Janie Clayton is an iOS developer living in Madison, WI. Janie also leads the Swift Tutorial Team for RayWenderlich.com. She gave up her previous life to pursue programming in 2012 and so far has not regretted this decision. She catalogues her journey on her blog, redqueencoder.com. When she isn't coding Janie is spending some quality time making music, cuddling with her pugs, and contemplating the nature of existence.
Core Audio has gotten a bad and somewhat well-deserved rap for being difficult to implement. It takes a hundred lines of code just to record something! There has to be a better way!
Now there is.
With AV Foundation Audio you can do anything that you would need to do with Core Audio without having to know math or C. You can record, play back, and loop audio all with a minimal amount of code. Learn how to harness the power of sound in your app.
You’ve just learned how to code in Objective-C and Xcode and you are all set to go out and create the next Flappy Bird, taking the world by storm. Wait, you write code that you know should work and it crashes the app. What do you do?!
This talk is an entry level talk on debugging techniques in Xcode. We will talk about breakpoints, stack traces, and common errors you get in Xcode and what they mean. Bring your questions and your bugs!
The single biggest announcement from the WWDC 2014 keynote (for approximately five minutes) was the announcement of Metal, Apple’s new framework to replace the aging dinosaur OpenGL ES. Game and graphics programmers hailed this as a game changing moment that would revolutionize graphics programming as we know it.
Does it really?
This talk will explore how revolutionary Metal actually is. I will compare one of the most optimized frameworks for OpenGL ES on iOS, GPUImage, with a similar project in Metal.

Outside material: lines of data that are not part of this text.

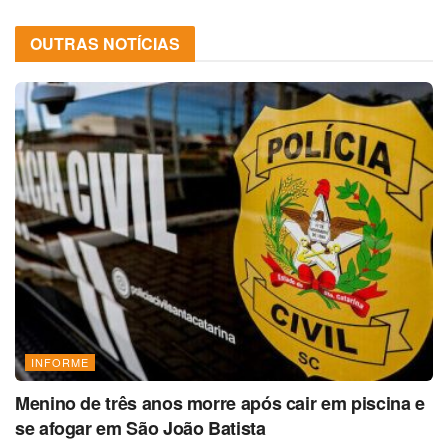
OUTRAS NOTÍCIAS
INFORME
Menino de três anos morre após cair em piscina e
se afogar em São João Batista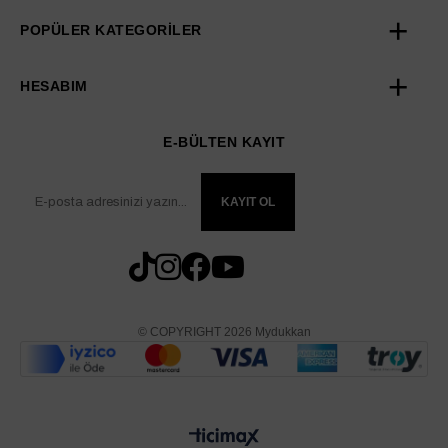
POPÜLER KATEGORİLER
HESABIM
E-BÜLTEN KAYIT
KAYIT OL
© COPYRIGHT 2026 Mydukkan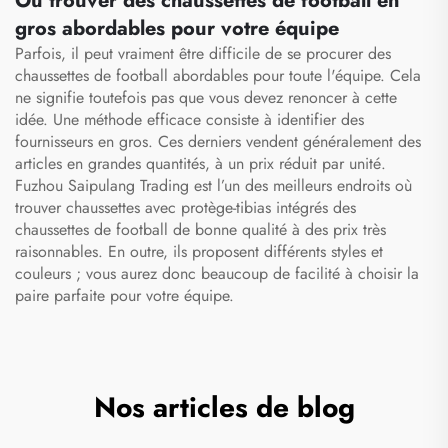
Où trouver des chaussettes de football en
gros abordables pour votre équipe
Parfois, il peut vraiment être difficile de se procurer des
chaussettes de football abordables pour toute l'équipe. Cela
ne signifie toutefois pas que vous devez renoncer à cette
idée. Une méthode efficace consiste à identifier des
fournisseurs en gros. Ces derniers vendent généralement des
articles en grandes quantités, à un prix réduit par unité.
Fuzhou Saipulang Trading est l’un des meilleurs endroits où
trouver
chaussettes avec protège-tibias intégrés
des
chaussettes de football de bonne qualité à des prix très
raisonnables. En outre, ils proposent différents styles et
couleurs ; vous aurez donc beaucoup de facilité à choisir la
paire parfaite pour votre équipe.
Nos articles de blog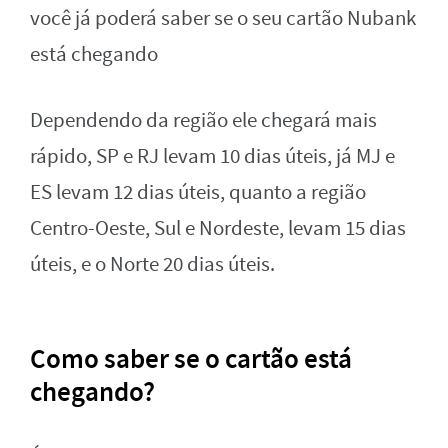
você já poderá saber se o seu cartão Nubank
está chegando
Dependendo da região ele chegará mais
rápido, SP e RJ levam 10 dias úteis, já MJ e
ES levam 12 dias úteis, quanto a região
Centro-Oeste, Sul e Nordeste, levam 15 dias
úteis, e o Norte 20 dias úteis.
Como saber se o cartão está
chegando?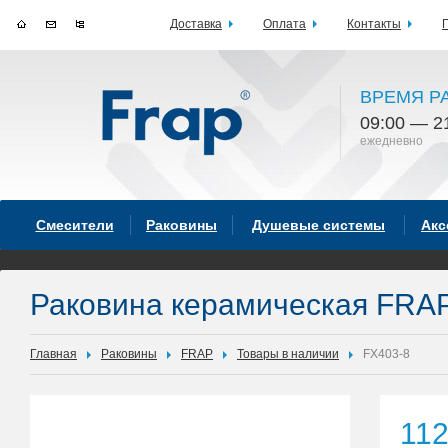
Доставка
Оплата
Контакты
ВРЕМЯ Р
09:00 — 2
ежедневно
Смесители
Раковины
Душевые системы
Акс
Раковина керамическая FRA
Главная
Раковины
FRAP
Товары в наличии
FX403-8
11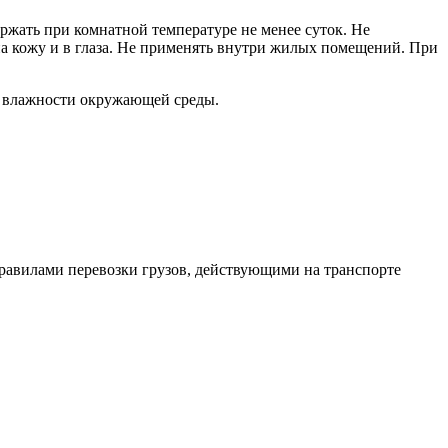
ржать при комнатной температуре не менее суток. Не
а кожу и в глаза. Не применять внутри жилых помещений. При
и влажности окружающей среды.
Правилами перевозки грузов, действующими на транспорте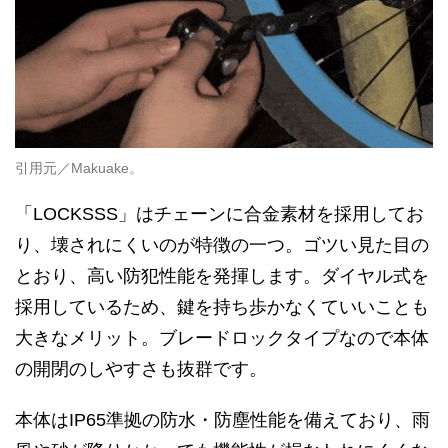
引用元／Makuake。
「LOCKSSS」はチェーンに合金素材を採用してお
り、壊されにくいのが特徴の一つ。ゴツい見た目の
とおり、高い防犯性能を発揮します。ダイヤル式を
採用しているため、鍵を持ち歩かなくていいことも
大きなメリット。ブレードロックタイプなので本体
の開閉のしやすさも抜群です。
本体はIP65準拠の防水・防塵性能を備えており、雨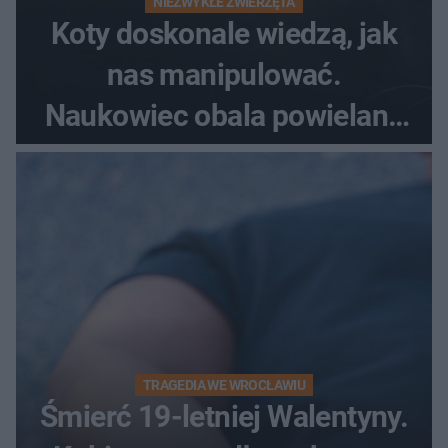
NIEZWYKŁE ZWIERZĘTA
Koty doskonale wiedzą, jak
nas manipulować.
Naukowiec obala powielane
od lat mity na ich temat
TRAGEDIA WE WROCŁAWIU
Śmierć 19-letniej Walentyny.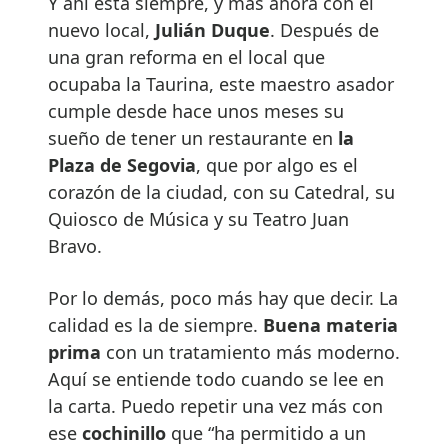
Y ahí está siempre, y más ahora con el
nuevo local,
Julián Duque
. Después de
una gran reforma en el local que
ocupaba la Taurina, este maestro asador
cumple desde hace unos meses su
sueño de tener un restaurante en
la
Plaza de Segovia
, que por algo es el
corazón de la ciudad, con su Catedral, su
Quiosco de Música y su Teatro Juan
Bravo.
Por lo demás, poco más hay que decir. La
calidad es la de siempre.
Buena materia
prima
con un tratamiento más moderno.
Aquí se entiende todo cuando se lee en
la carta. Puedo repetir una vez más con
ese
cochinillo
que “ha permitido a un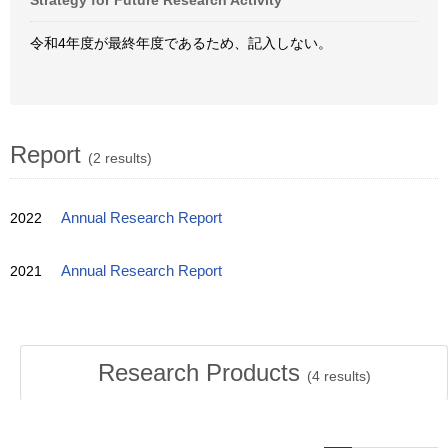
Strategy for Future Research Activity
令和4年度が最終年度であるため、記入しない。
Report
(2 results)
2022
Annual Research Report
2021
Annual Research Report
Research Products
(
4
results)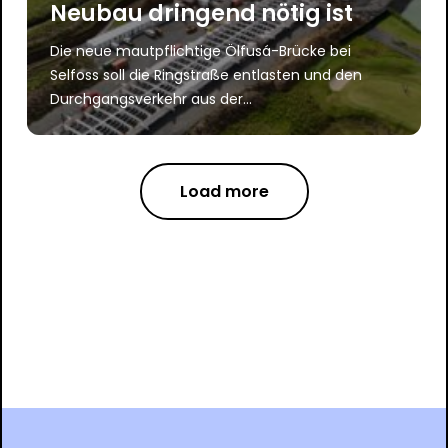
Neubau dringend nötig ist
Die neue mautpflichtige Ölfusá-Brücke bei
Selfoss soll die Ringstraße entlasten und den
Durchgangsverkehr aus der...
Load more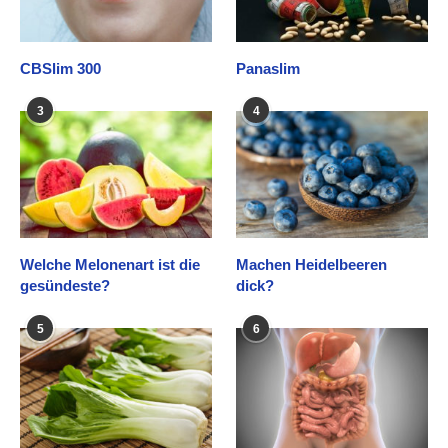
CBSlim 300
Panaslim
3
4
Welche Melonenart ist die
Machen Heidelbeeren
gesündeste?
dick?
5
6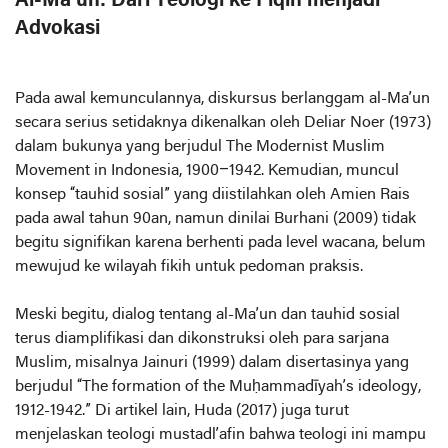
Al-Ma’un: Dari Teologi ke Fiqih menjadi
Advokasi
Pada awal kemunculannya, diskursus berlanggam al-Ma’un
secara serius setidaknya dikenalkan oleh Deliar Noer (1973)
dalam bukunya yang berjudul The Modernist Muslim
Movement in Indonesia, 1900–1942. Kemudian, muncul
konsep “tauhid sosial” yang diistilahkan oleh Amien Rais
pada awal tahun 90an, namun dinilai Burhani (2009) tidak
begitu signifikan karena berhenti pada level wacana, belum
mewujud ke wilayah fikih untuk pedoman praksis.
Meski begitu, dialog tentang al-Ma’un dan tauhid sosial
terus diamplifikasi dan dikonstruksi oleh para sarjana
Muslim, misalnya Jainuri (1999) dalam disertasinya yang
berjudul “The formation of the Muḥammadīyah’s ideology,
1912-1942.” Di artikel lain, Huda (2017) juga turut
menjelaskan teologi mustadl’afin bahwa teologi ini mampu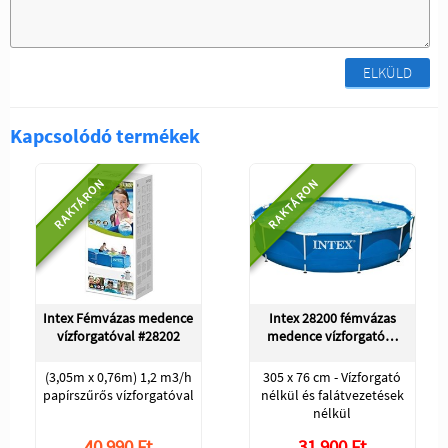
ELKÜLD
Kapcsolódó termékek
RAKTÁRON
RAKTÁRON
Intex Fémvázas medence
Intex 28200 fémvázas
vízforgatóval #28202
medence vízforgató…
(3,05m x 0,76m) 1,2 m3/h
305 x 76 cm - Vízforgató
papírszűrős vízforgatóval
nélkül és falátvezetések
nélkül
40 990 Ft
31 900 Ft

I will also be giving a gentle introduction to GPU programming while showing exactly what Metal gives you and what it doesn’t.
Many of us took advanced math classes in high school in order to pass the Math SATs and promptly forgot everything we knew a week later. There was no context! Why are we learning this? This has no purpose in the real world! Little did we know that there was actually a reason to understand all those things.
If looking at a page of Greek letters set in an algorithm gives you a panic attack, or if you are curious about what all those functions in the Accelerate framework do, stop on by and we will catch up on all the math you learned but soon forgot.
User experience has always been the most important aspect of designing an application. This is becoming ever more true as our world and our devices become more and more interconnected. In this talk I will walk you through the design process of creating a HealthKit application that seamlessly integrates between your watch and your phone while playing to the strengths of both devices.
One of the new features of Swift 2.0 is the introduction of error handling. I know, as developers we tend to give error handling the short end of the stick because we tend to not think about it much. With this new feature, learning proper error handling goes from a nice implementation detail to a necessity.
I will go over how error handling used to be while also covering best practices for the current model of error handling. Don't fear the compiler. The compiler is your friend. Work with it and not against it.
Janie has spent the last nine months working on converting a legacy Objective-C project to Swift. In this talk, Janie will go over a lot of the lessons she learned on this project and how you can take some of these ideas and implement them into your own code. Topics covered include error handling, functional programming, and testing.
Metal was introduced in 2014, but there are not a lot of good resources for it that don't assume you already know OpenGL or posses some other prior 3D graphics programming experience. This session will take a beginning level approach to explaining all of the players necessary to render something to the screen. No previous experience or knowledge is necessary for this. Questions highly encouraged.
Many people, including myself, were really excited when Metal was announced in 2014. We thought about all the neat graphics programming we would be able to do. Then we watched the WWDC videos and ran into a wall of jargon. What the heck is a command encoder? What does that have to do with graphics programming??
In this session we will demystify some of these concepts and show how they contribute to the images you see on the screen. If you've had some trouble getting off the ground with Metal this will give you a nudge in the right direction.